Exactly the lines starting at the line containing "cell phone: present [759,442,909,494]" and ending at the line containing "water bottle: none" are to be written out from the listing below, both included.

··· Data extract ···

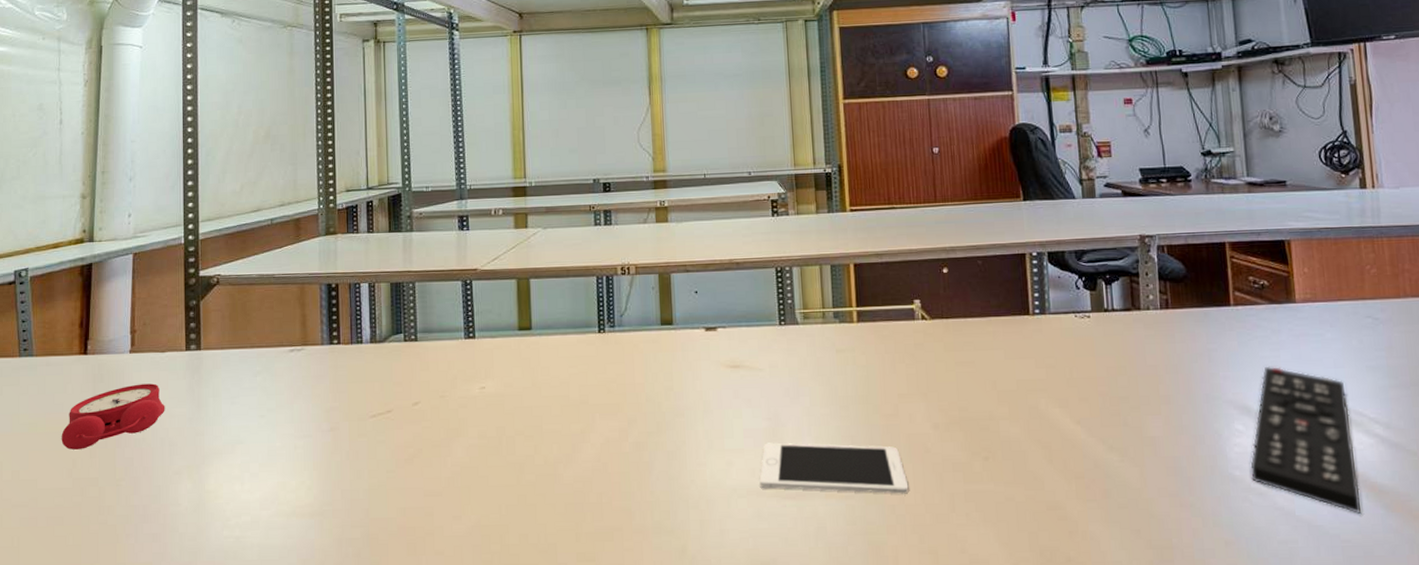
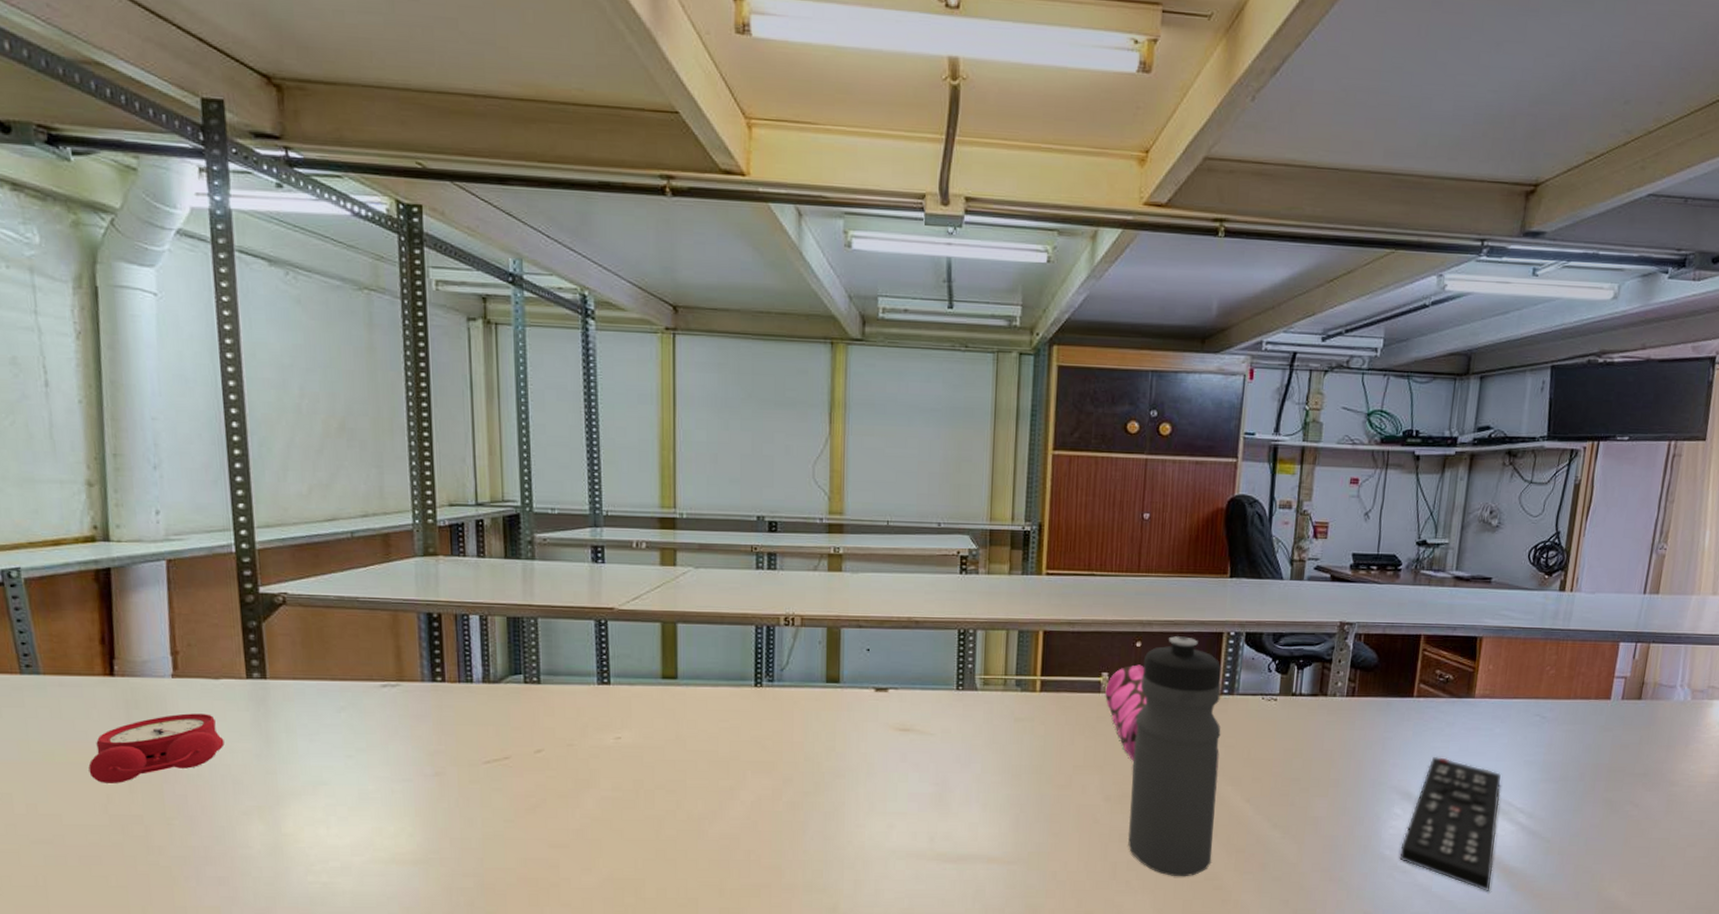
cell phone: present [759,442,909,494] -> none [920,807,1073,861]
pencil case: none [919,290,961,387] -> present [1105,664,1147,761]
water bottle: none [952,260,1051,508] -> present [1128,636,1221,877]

···
··· Data extract ···

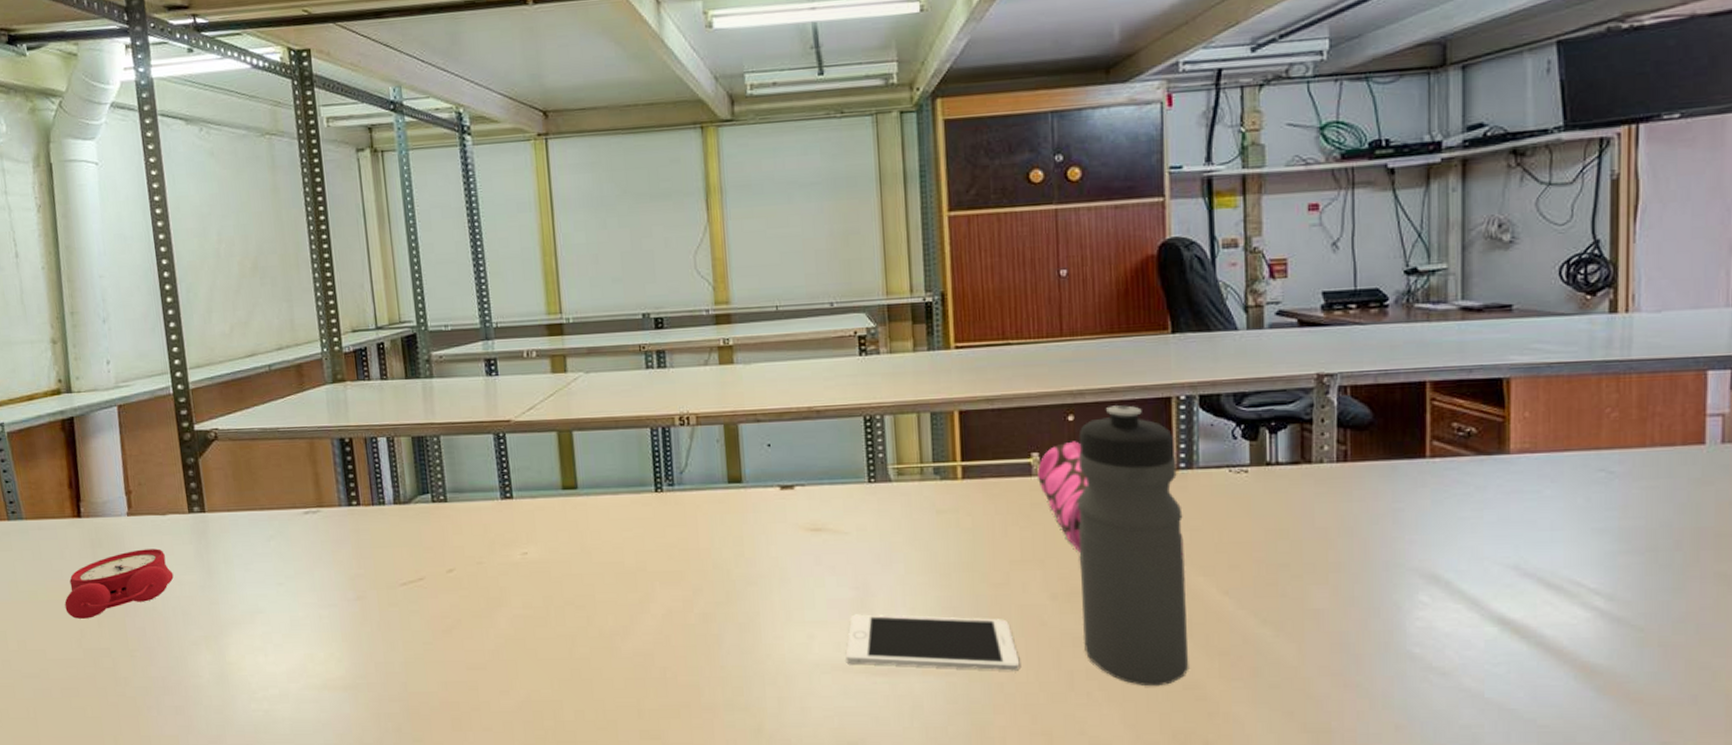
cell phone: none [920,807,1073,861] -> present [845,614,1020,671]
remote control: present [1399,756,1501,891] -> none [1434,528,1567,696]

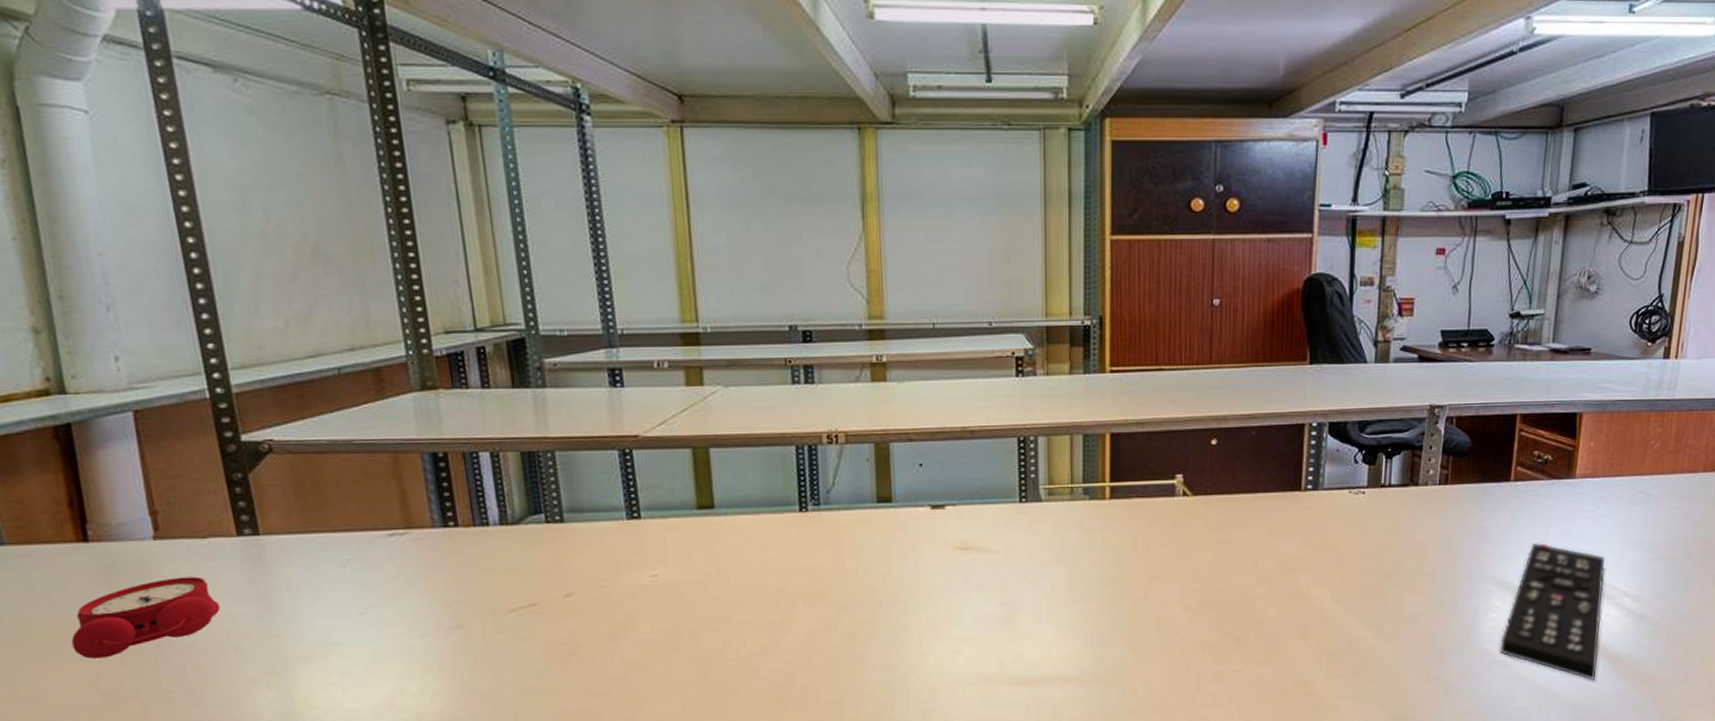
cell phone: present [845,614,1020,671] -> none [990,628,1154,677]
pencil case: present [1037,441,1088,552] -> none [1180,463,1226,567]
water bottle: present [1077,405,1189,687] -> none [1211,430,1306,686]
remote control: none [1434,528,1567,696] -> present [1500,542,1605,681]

···

■ Response to this exercise
cell phone: present [759,442,909,494] -> none [920,807,1073,861]
pencil case: none [919,290,961,387] -> present [1105,664,1147,761]
water bottle: none [952,260,1051,508] -> present [1128,636,1221,877]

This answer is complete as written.